Elisa Sutanudjaja, director of the Rujak Urban Research Center in Jakarta, also joined the lawsuit.

She told Al Jazeera that she was aware of the poor air quality in Jakarta when she was pregnant, and that her concerns about the impact of air pollution have increased over time.

“As the parents of a 10-year-old girl, we almost always use public transportation or walk in Jakarta,” she told Al Jakarta. “But we found that due to pollution, especially pollution caused by motor vehicle exhaust, we can’t enjoy traveling. Now, my children rarely go out to play.”

According to the 2019 report of Vital Strategies and Bandung Institute of Technology (BIT), BIT air quality experts sampled samples from three locations near Jakarta during the rainy and dry seasons. The main source of pollution in the city comes from vehicles and secondary aerosols such as ammonium nitrate. And ammonium sulfate, construction activities, open burning of biomass and other fuels, paving road dust, resuspended soil particles, sea salt and coal burning.

“Indonesia has very loose regulation of coal-fired power plants and their emissions,” said Leonard of Greenpeace. “The suburbs of Jakarta are full of coal-fired power plants. If we use mathematical models, of course emissions will be carried to the city.”

Since the lawsuit started two years ago, air quality has not improved.This photo shows the view of Jakarta last month, with its high-rise offices and apartments shrouded in smoke [Ajeng Dinar Ulfiana/Reuters]

In addition to tightening the regulation of coal emissions, the plaintiff in the lawsuit also wants the government to reconsider its entire urban planning strategy in the city.

“Although private cars are one of the biggest sources of air pollution, the central government, through the Ministry of Public Works, continues to insist on building toll roads,” Elisa said. “I hope that through this lawsuit, a strategy can be formulated to change this unsustainable development model and mobility policy.”
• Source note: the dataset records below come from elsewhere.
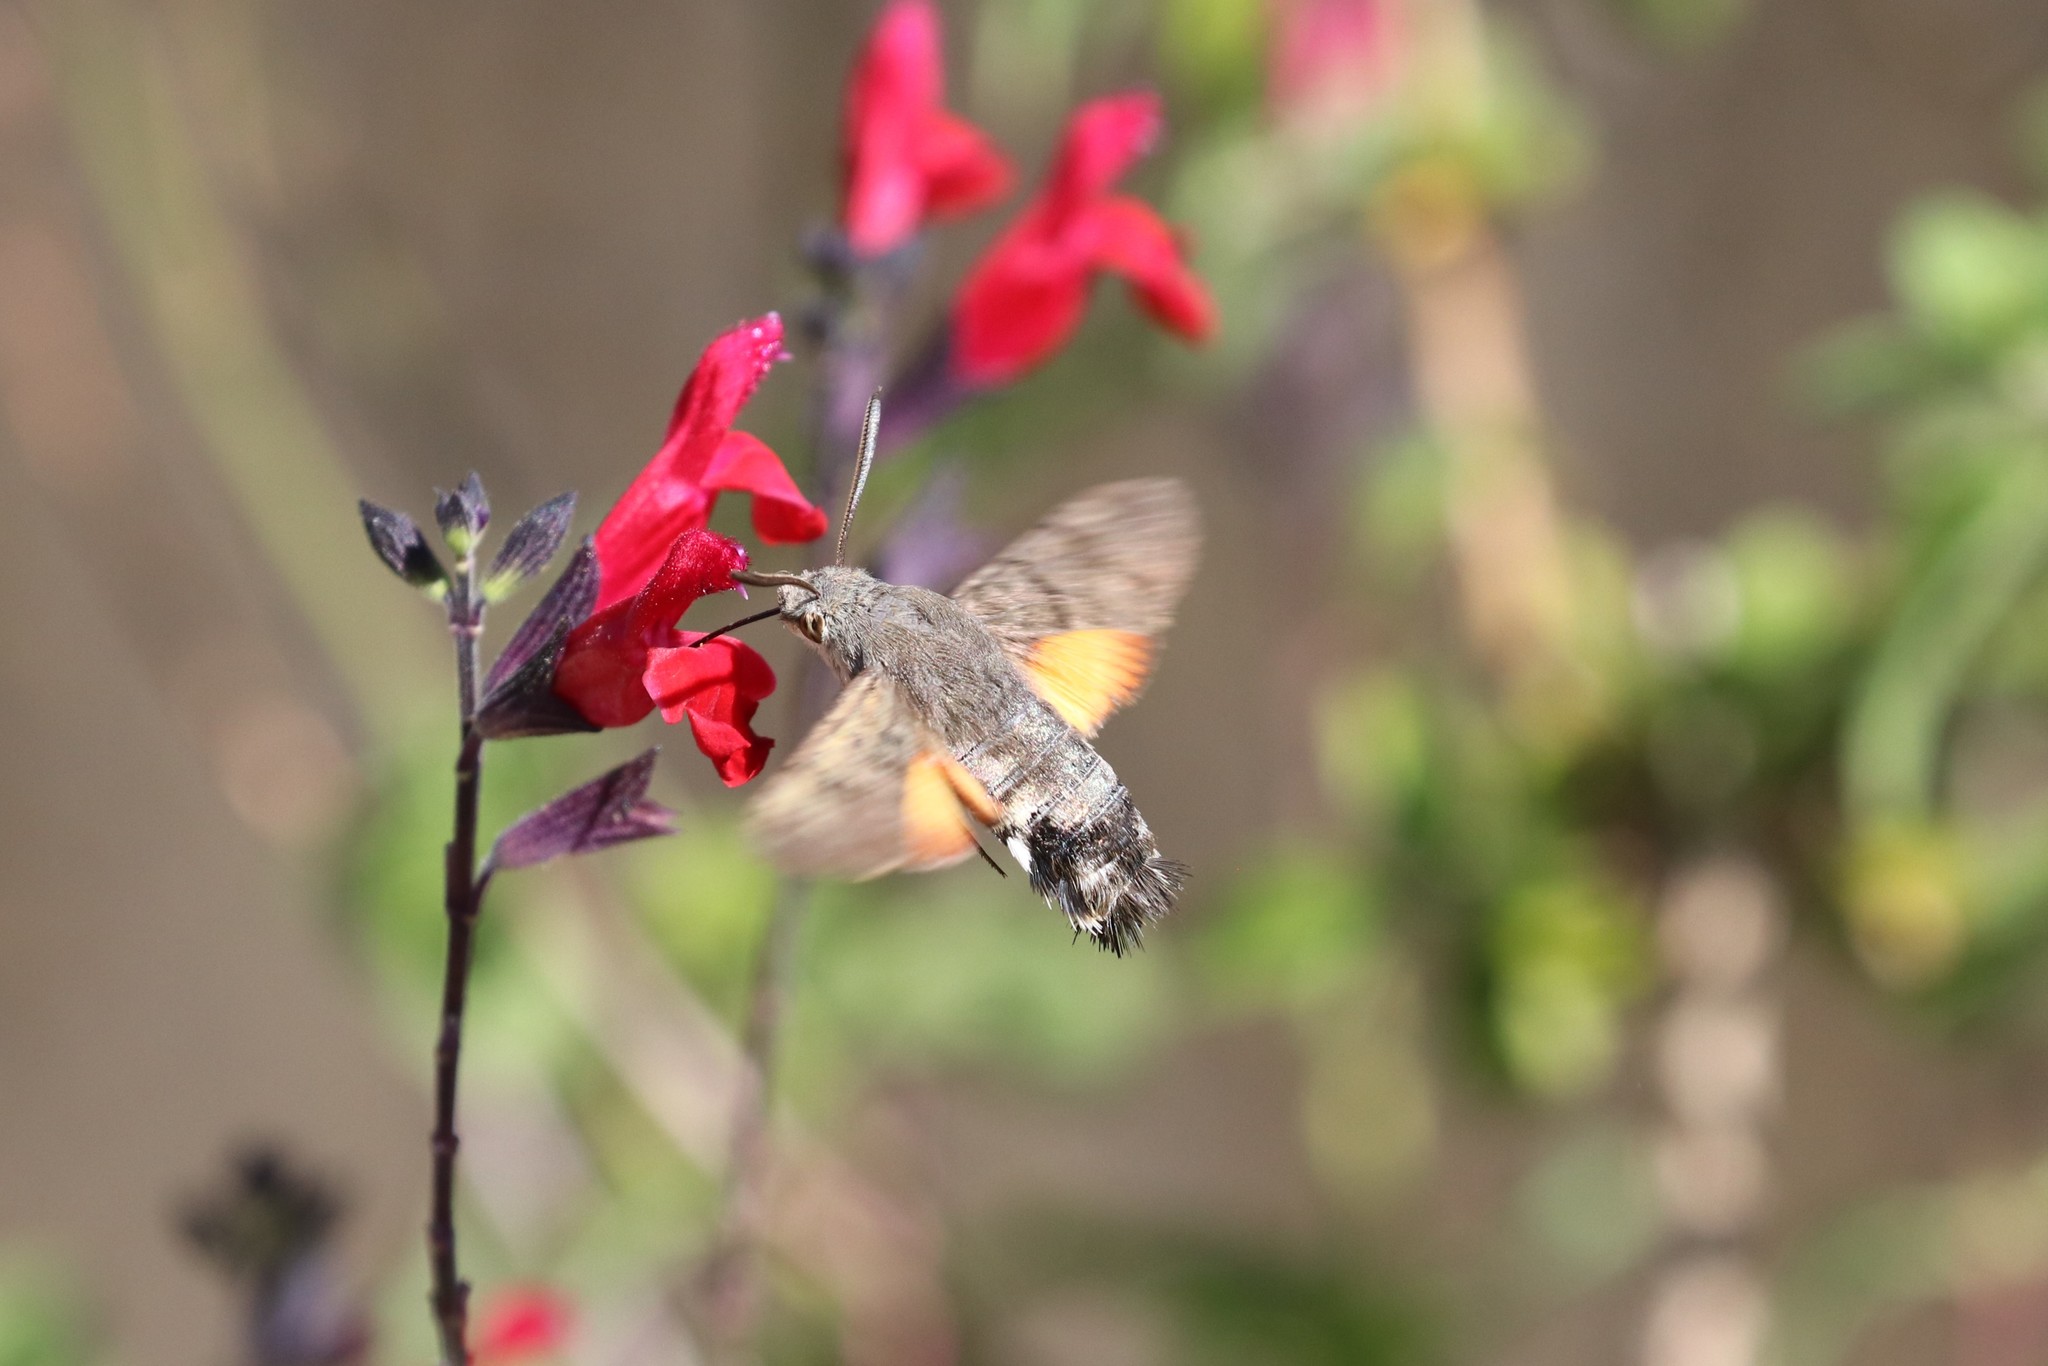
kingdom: Animalia
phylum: Arthropoda
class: Insecta
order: Lepidoptera
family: Sphingidae
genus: Macroglossum
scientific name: Macroglossum stellatarum
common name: Humming-bird hawk-moth
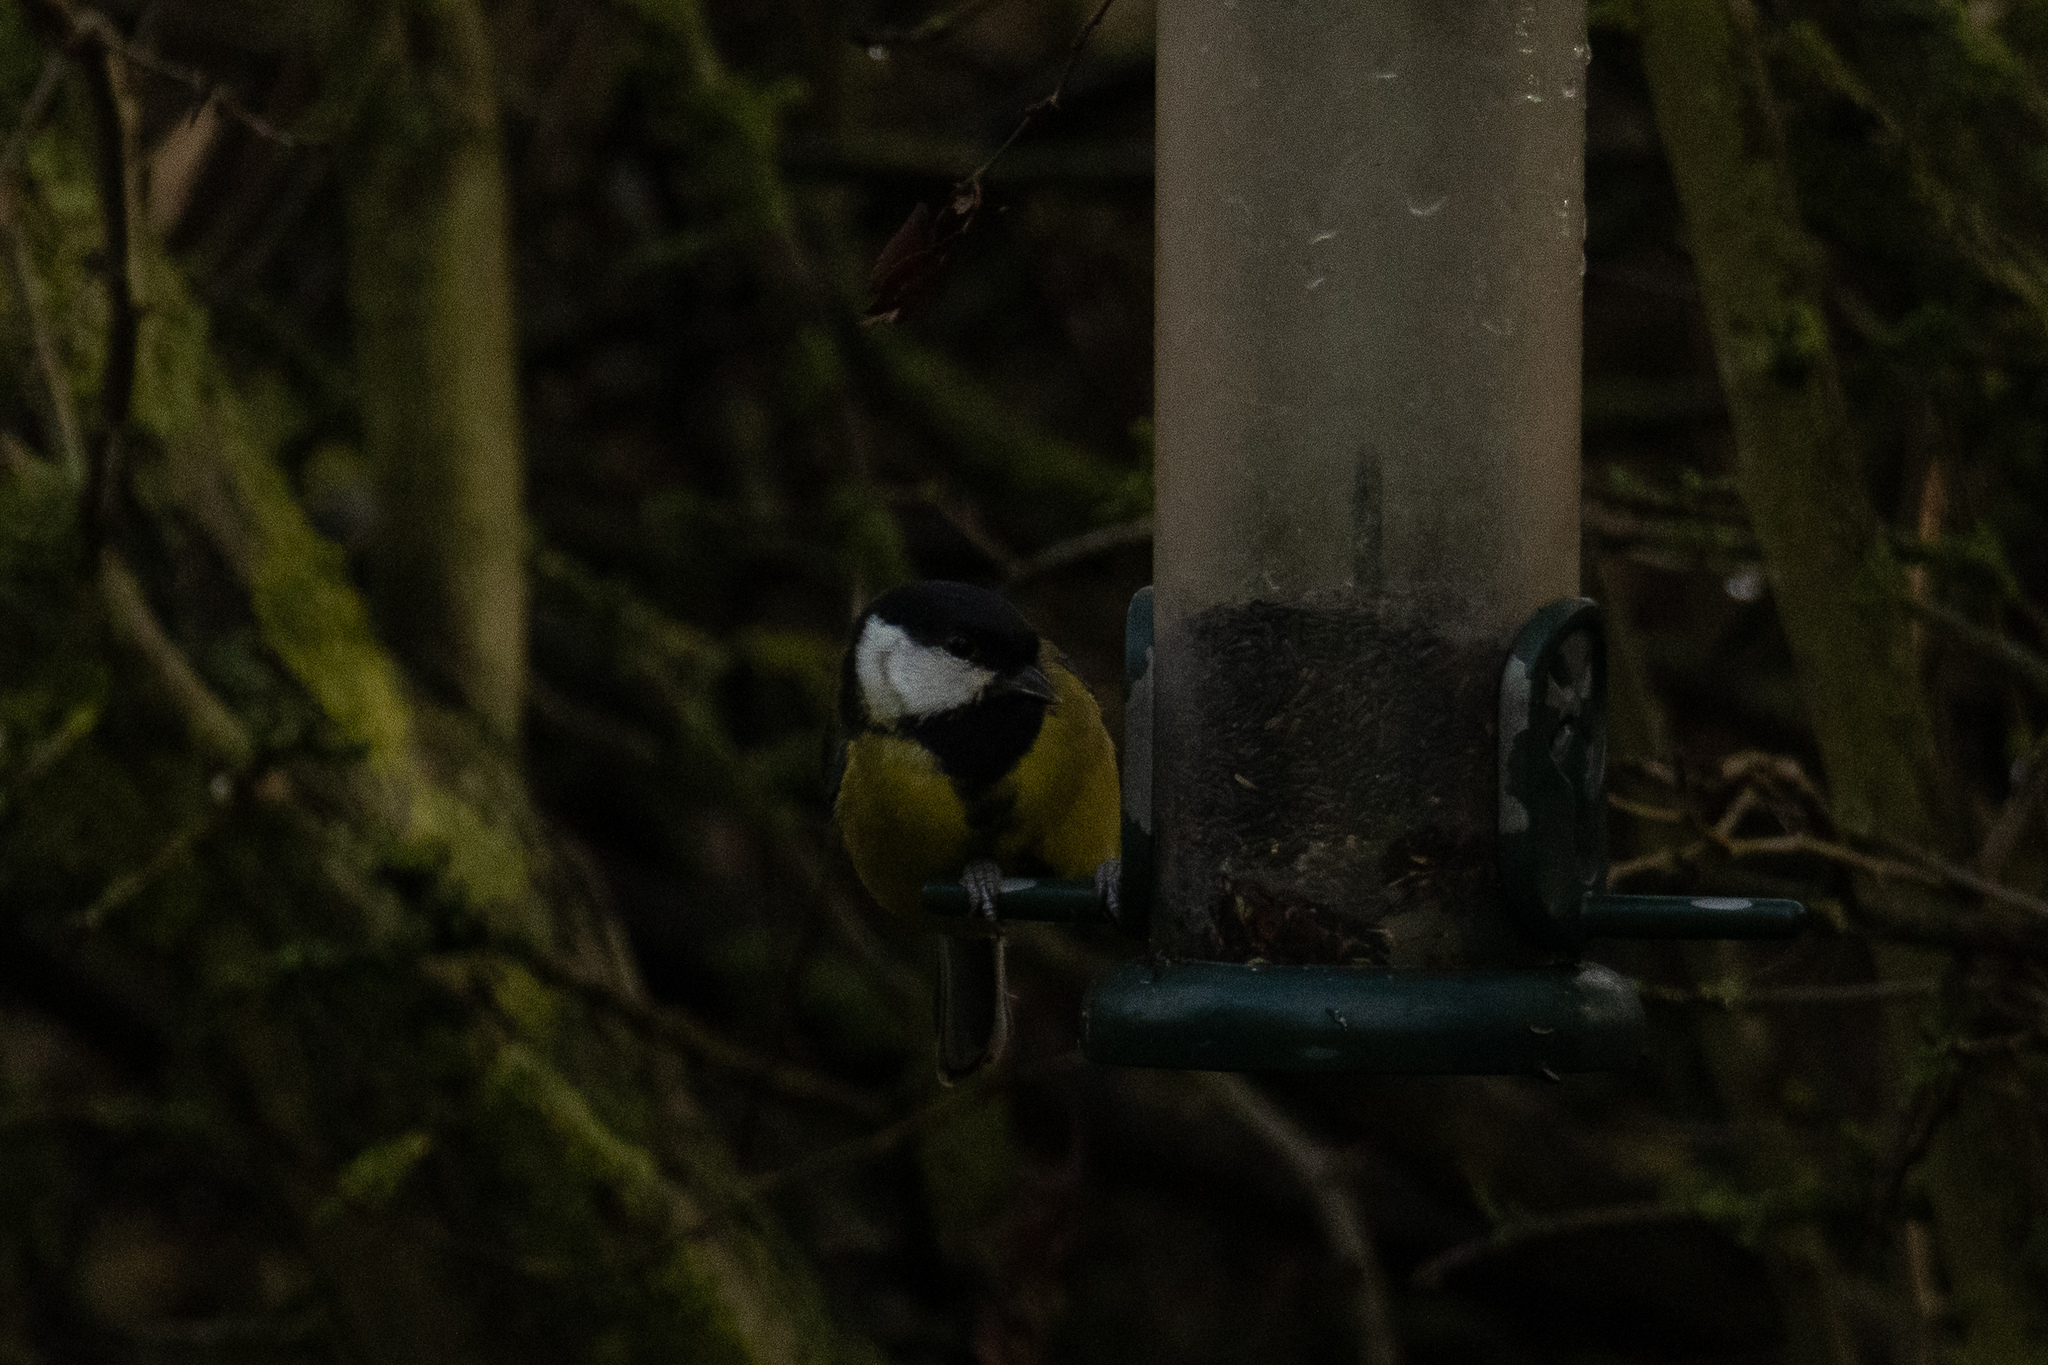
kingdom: Animalia
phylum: Chordata
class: Aves
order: Passeriformes
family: Paridae
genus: Parus
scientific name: Parus major
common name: Great tit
“As long as the development model is still car-centric, there will be no major improvements.”

As far as they are concerned, the defendants rejected their suggestion that they are responsible for the harmful air in Jakarta.

“The people who filed the lawsuit also contributed to the decline in air quality,” Jakarta Governor Anies Baswedan, who was listed as Defendant V in the citizenship lawsuit, told the media in 2019.

“Unless everyone rides a bicycle, it’s different. Air quality is not only caused by one or two occupations, but by all of us, including those who file civil lawsuits.”